I actively used the resources offered at Toppel to research jobs. I knew that I wanted an internship after graduation, so I met with my advisor to explore research tools. I first used to search for internships which was where I originally found the Mega Models internship. I continued to apply to other internships and updated my LinkedIn account where I also began searching for jobs. I found the Nordstrom position through LinkedIn and immediately applied.

What other jobs and internships did you have before applying for these internships?
I was working as a Sales Lead Manager at Ann Taylor LOFT at the time of my internship search, but I was prepared to leave the company should any internship offers arise. I was also working (and still am) as a volunteer intern at Dress For Success but planned to continue working a couple hours a week. I applied for all of my internships within the same time frame and was offered the Mega Models internship originally. I accepted and was offered the Nordstrom internship shortly after. Fortunately, it worked out in my schedule to accept both positions. 
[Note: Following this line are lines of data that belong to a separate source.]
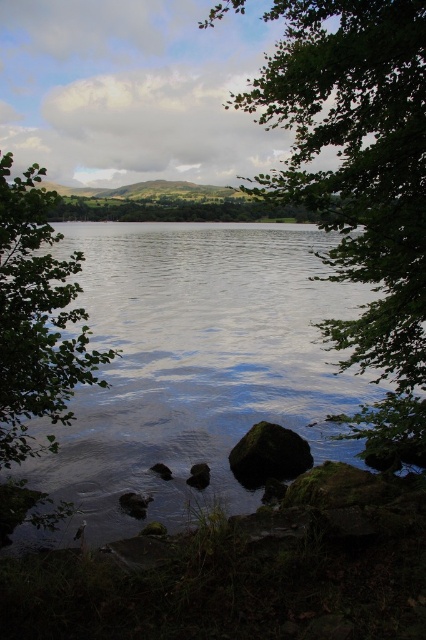
You are standing at the lakeside and want to locate the point at coordinates (x=360, y=184). According to the scene, where exactly is this point located?

The point at coordinates (x=360, y=184) is on the green leafy tree at center.

You are standing at the center of the image. Looking towards the green leafy tree at left, in which direction relative to your position is the tree located?

The green leafy tree at left is located to the left side of the center position, as its 2D coordinates at point (37, 320) place it in the left half of the image.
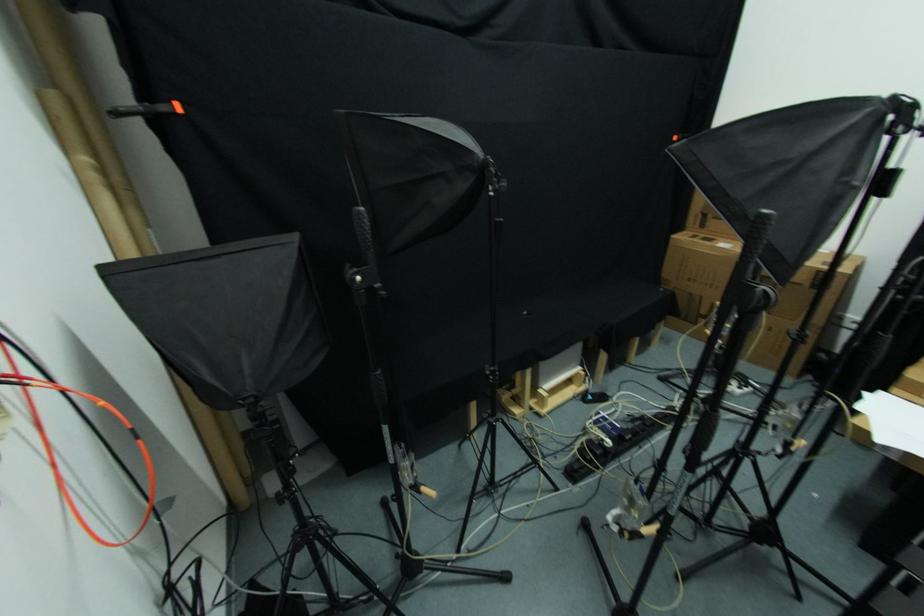
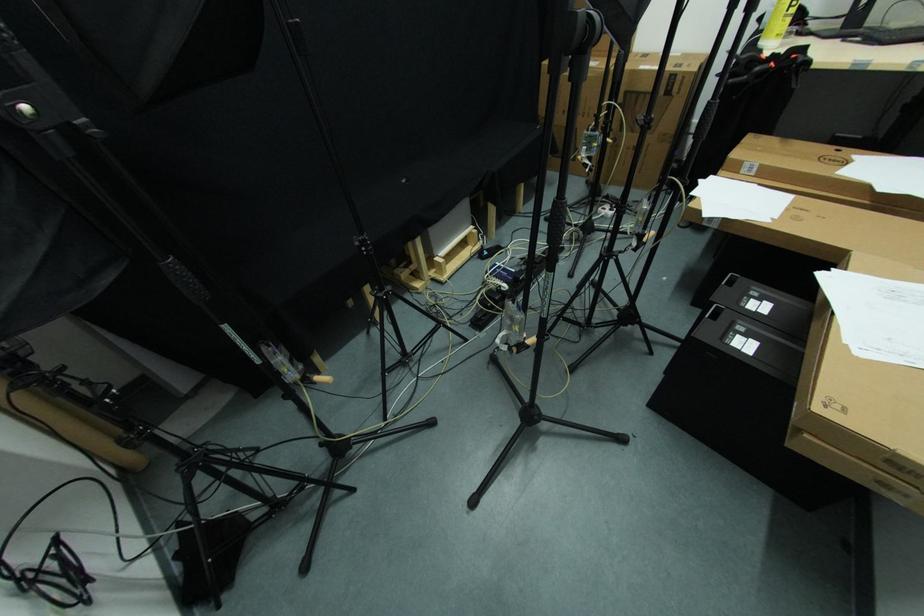
Question: The first image is from the beginning of the video and the second image is from the end. How did the camera likely rotate when shooting the video?

Choices:
 (A) Left
 (B) Right
 (C) Up
 (D) Down

Answer: (D)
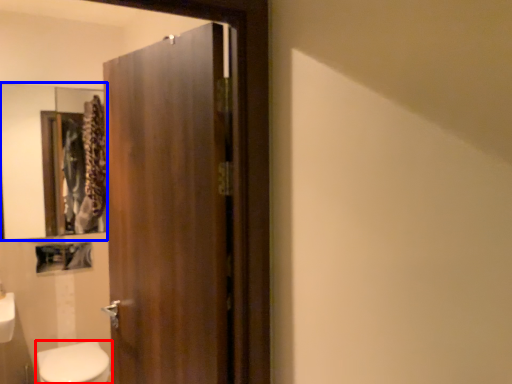
Question: Which object is closer to the camera taking this photo, bidet (highlighted by a red box) or mirror (highlighted by a blue box)?

Choices:
 (A) bidet
 (B) mirror

Answer: (A)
What was the interview and recruitment process like?
For the Mega Models internship, I submitted my resume and cover letter through I was contacted within two days via email about setting up an interview. I responded back, and we set up an interview for the following week. When I came into the office, the interview was very informal, and the interviewer used the time to tell me about the position and asked me what I could bring to the position. I was there for about 20 minutes, and he told me to email him my availability upon leaving and that he would let me know. I emailed him right away, and the next week, I was told I got the position via email.
For the Nordstrom internship, I applied through the company's main website after being referred to it from LinkedIn. I received a call back the next day and scheduled an interview for the following week. I originally interviewed with an HR coordinator, and after the interview, she asked me to interview the next day with the Store Manager which was a good sign. The next interview went really well and I was told I got the position on the spot.

What made you choose the company?  
I am very interested in the Fashion industry and knew I wanted to work for a large company selling upscale merchandise, including a major designer or department store. When I saw the model internship, I thought it would be a good opportunity to learn more about the modeling and photography industry. I was also happy when I saw the Nordstrom internship because that is one of my favorite department stores. 

If you could give one piece of advice to other job seekers, what would it be? 
I would tell other job seekers not to get discouraged in their job searches and always keep your head up high. There are so many opportunities out there as long as you are active with your job search. Don't let one rejection discourage you.